* **TO-DO LIST**:
1. According to the forward-looking statements passage below, which section of the Securities Act of 1933 is cited as giving the meaning of "forward-looking statements"?
2. Quote the forward-looking statements passage below word for word, from "anticipated future investment" down to "and future acquisitions.".

* **DOCUMENT SEGMENT**:
_____

Certain statements included in this prospectus, the accompanying prospectus supplement and any documents incorporated by reference constitute “forward-looking statements” within the meaning of Section 27A of the Securities Act of 1933, as amended (the “Securities Act”), and Section 21E of the Exchange Act. These statements relate to future events or our future financial performance and involve known and unknown risks, uncertainties and other factors that may cause our actual results to be materially different from those expressed or implied by any forward-looking statements. These forward-looking statements may contain information related, but not limited to:

 

    anticipated growth in revenues, margins or earnings per share;

 

    anticipated future net client cash flows, and uses for free cash;

 

    anticipated future performance of our business, including expected earnings per share in future periods;

 

    anticipated changes in our business or in the amount of client assets under management;

 

    anticipated expense levels, changes in expenses and expectations regarding financial market conditions;

 

    anticipated investment performance of, or levels of asset flows to, asset management products we manage;

 

    anticipated future investment performance of our affiliates;

 

    anticipated future transactions such as acquisitions; and

 

    anticipated performance of recent, pending and future acquisitions.

_____

* **ENTRIES**:
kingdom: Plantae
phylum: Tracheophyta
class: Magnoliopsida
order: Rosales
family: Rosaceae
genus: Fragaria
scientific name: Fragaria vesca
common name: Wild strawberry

_____

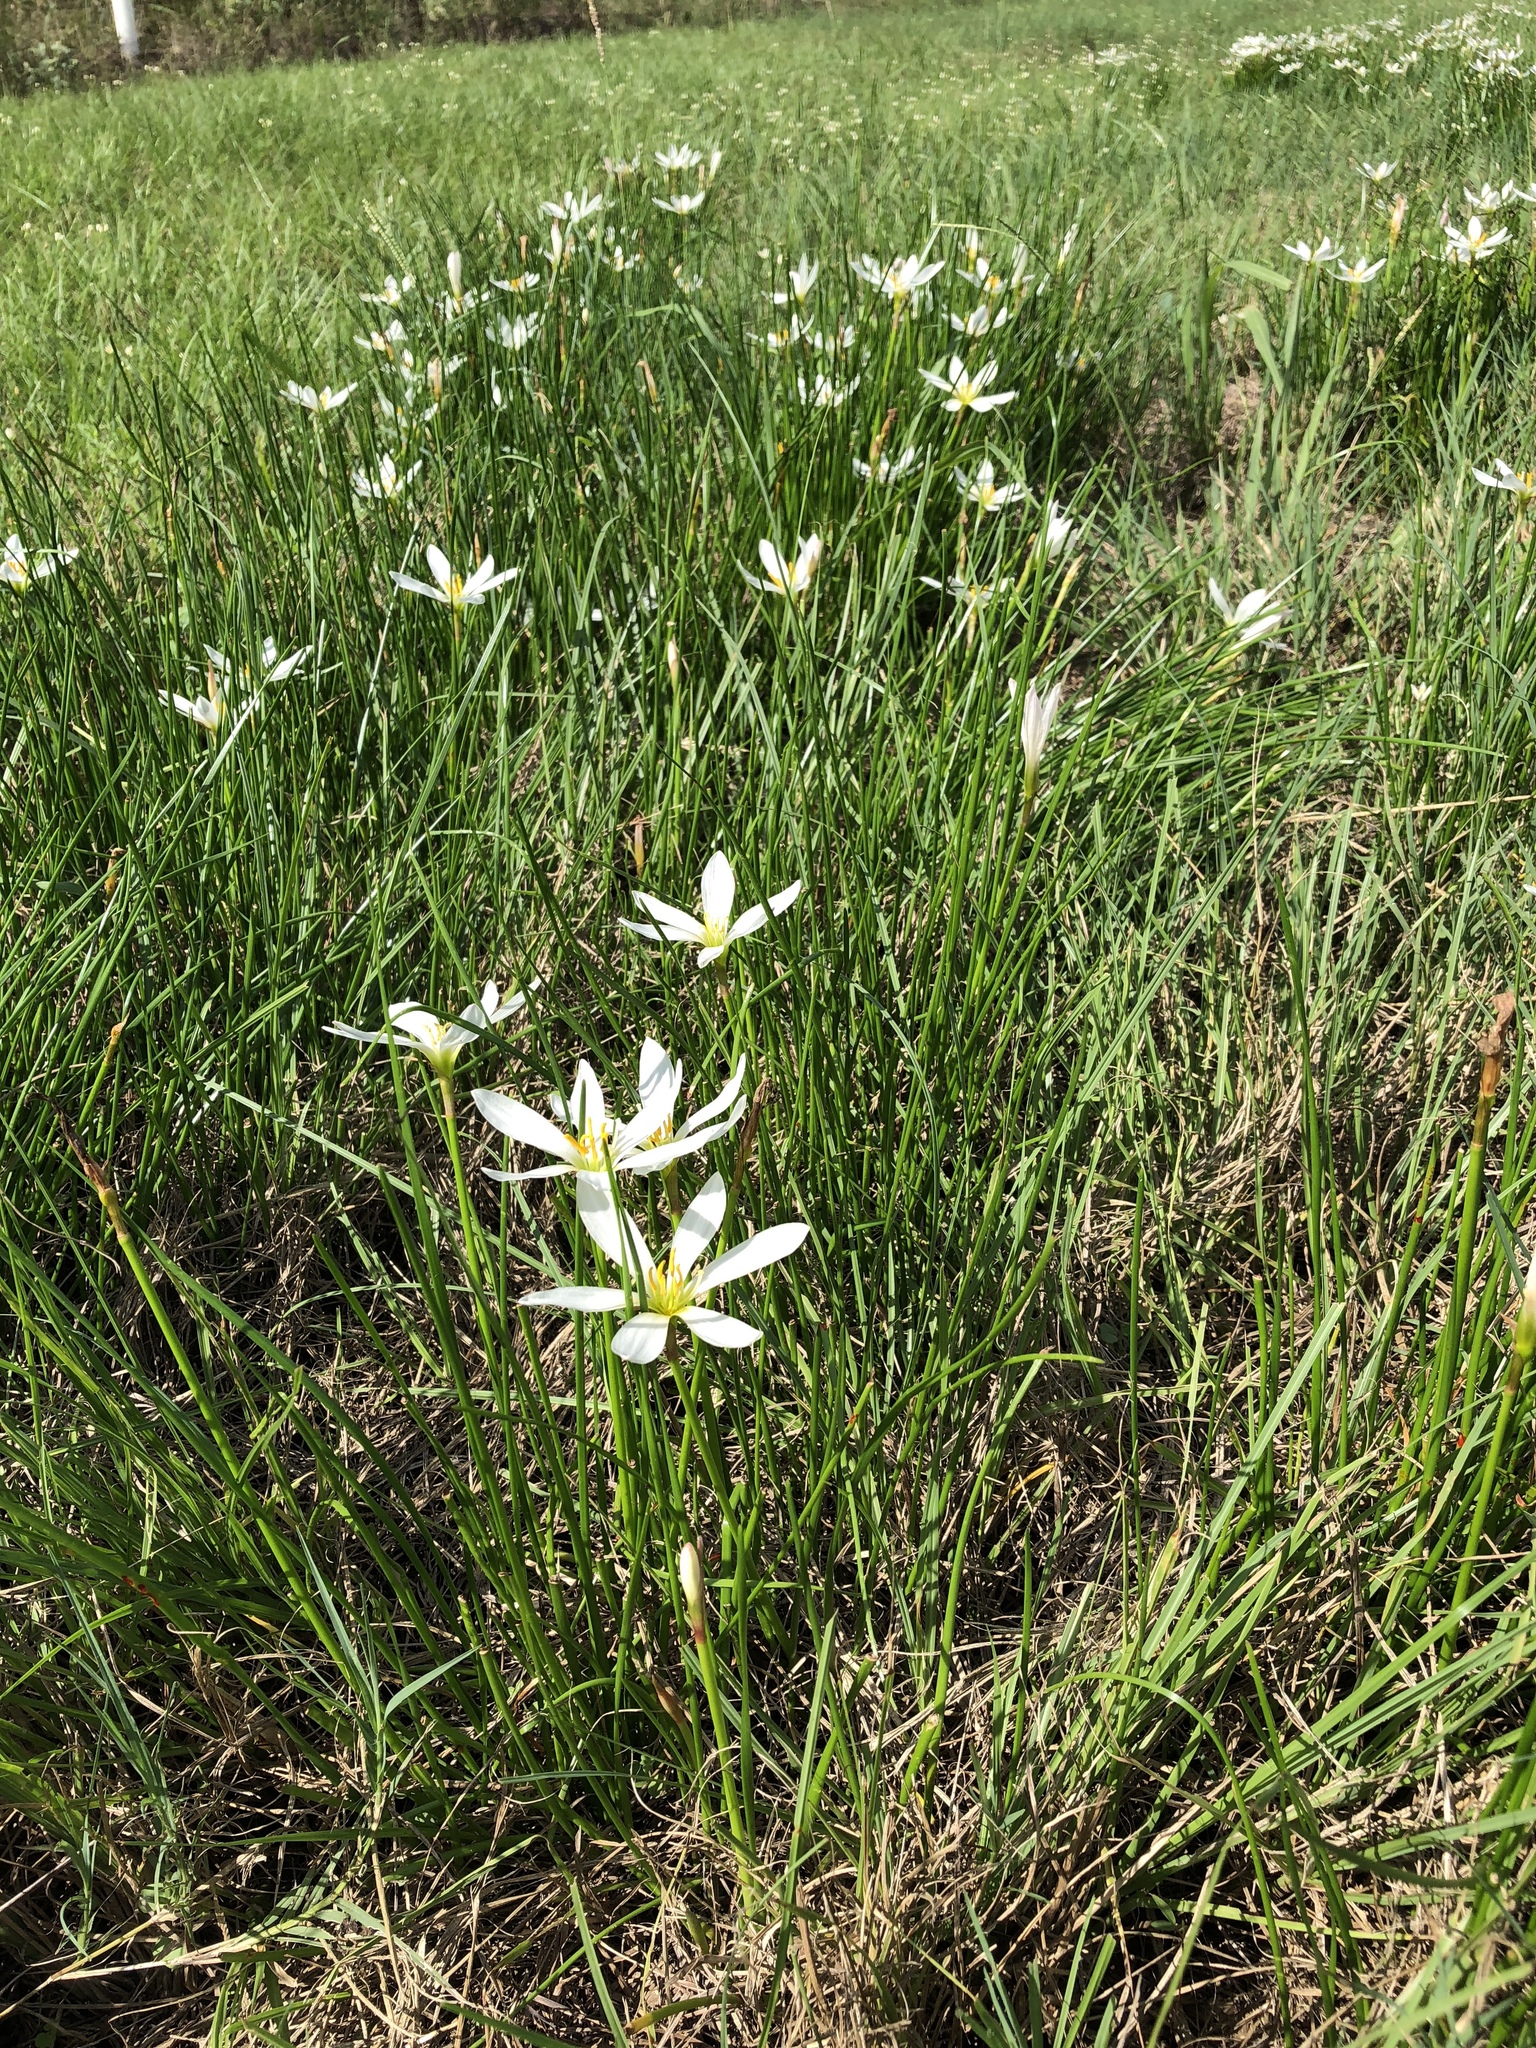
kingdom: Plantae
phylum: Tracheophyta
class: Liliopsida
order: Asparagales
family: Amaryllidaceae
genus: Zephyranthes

_____

* **SET OF ANSWERS**:
1. Section 27A

2.
anticipated future investment performance of our affiliates;

 

    anticipated future transactions such as acquisitions; and

 

    anticipated performance of recent, pending and future acquisitions.